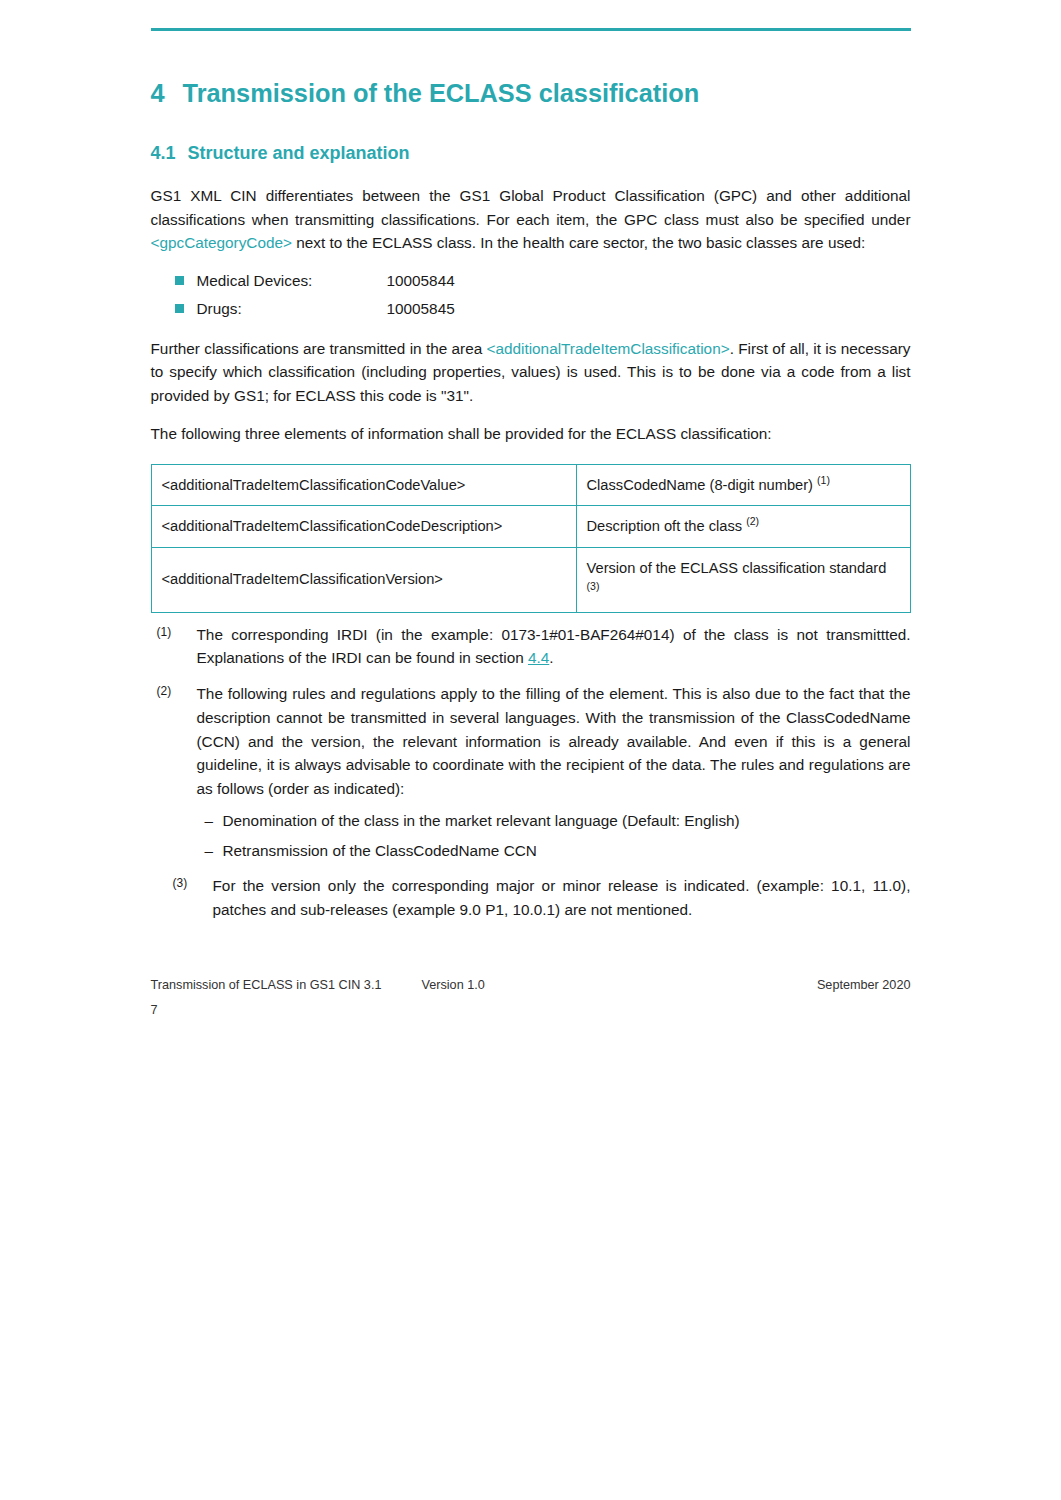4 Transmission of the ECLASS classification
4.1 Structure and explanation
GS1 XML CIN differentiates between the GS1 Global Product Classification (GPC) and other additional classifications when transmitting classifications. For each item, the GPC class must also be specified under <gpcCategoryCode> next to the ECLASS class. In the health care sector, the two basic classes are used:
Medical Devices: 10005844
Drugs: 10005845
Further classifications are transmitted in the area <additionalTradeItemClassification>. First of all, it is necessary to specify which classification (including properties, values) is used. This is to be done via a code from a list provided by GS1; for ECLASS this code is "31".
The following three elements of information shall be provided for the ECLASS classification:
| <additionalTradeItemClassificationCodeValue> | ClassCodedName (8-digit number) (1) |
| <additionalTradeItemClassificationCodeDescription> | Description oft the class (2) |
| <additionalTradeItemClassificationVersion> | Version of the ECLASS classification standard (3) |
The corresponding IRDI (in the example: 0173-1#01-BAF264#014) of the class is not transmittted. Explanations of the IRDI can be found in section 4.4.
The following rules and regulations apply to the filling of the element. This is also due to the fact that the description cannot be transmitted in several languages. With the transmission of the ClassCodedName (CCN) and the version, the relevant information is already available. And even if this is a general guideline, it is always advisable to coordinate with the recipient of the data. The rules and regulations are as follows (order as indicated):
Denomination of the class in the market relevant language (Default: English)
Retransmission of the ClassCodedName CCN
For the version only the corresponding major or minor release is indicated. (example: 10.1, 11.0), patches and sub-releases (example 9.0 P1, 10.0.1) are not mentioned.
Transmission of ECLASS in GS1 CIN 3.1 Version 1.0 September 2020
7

Assigned task: All lines from the one that holds "The following rules" through the end of the material, both ends included, should be restated exactly.

Result below:
The following rules and regulations apply to the filling of the element. This is also due to the fact that the description cannot be transmitted in several languages. With the transmission of the ClassCodedName (CCN) and the version, the relevant information is already available. And even if this is a general guideline, it is always advisable to coordinate with the recipient of the data. The rules and regulations are as follows (order as indicated):
Denomination of the class in the market relevant language (Default: English)
Retransmission of the ClassCodedName CCN
For the version only the corresponding major or minor release is indicated. (example: 10.1, 11.0), patches and sub-releases (example 9.0 P1, 10.0.1) are not mentioned.
Transmission of ECLASS in GS1 CIN 3.1 Version 1.0 September 2020
7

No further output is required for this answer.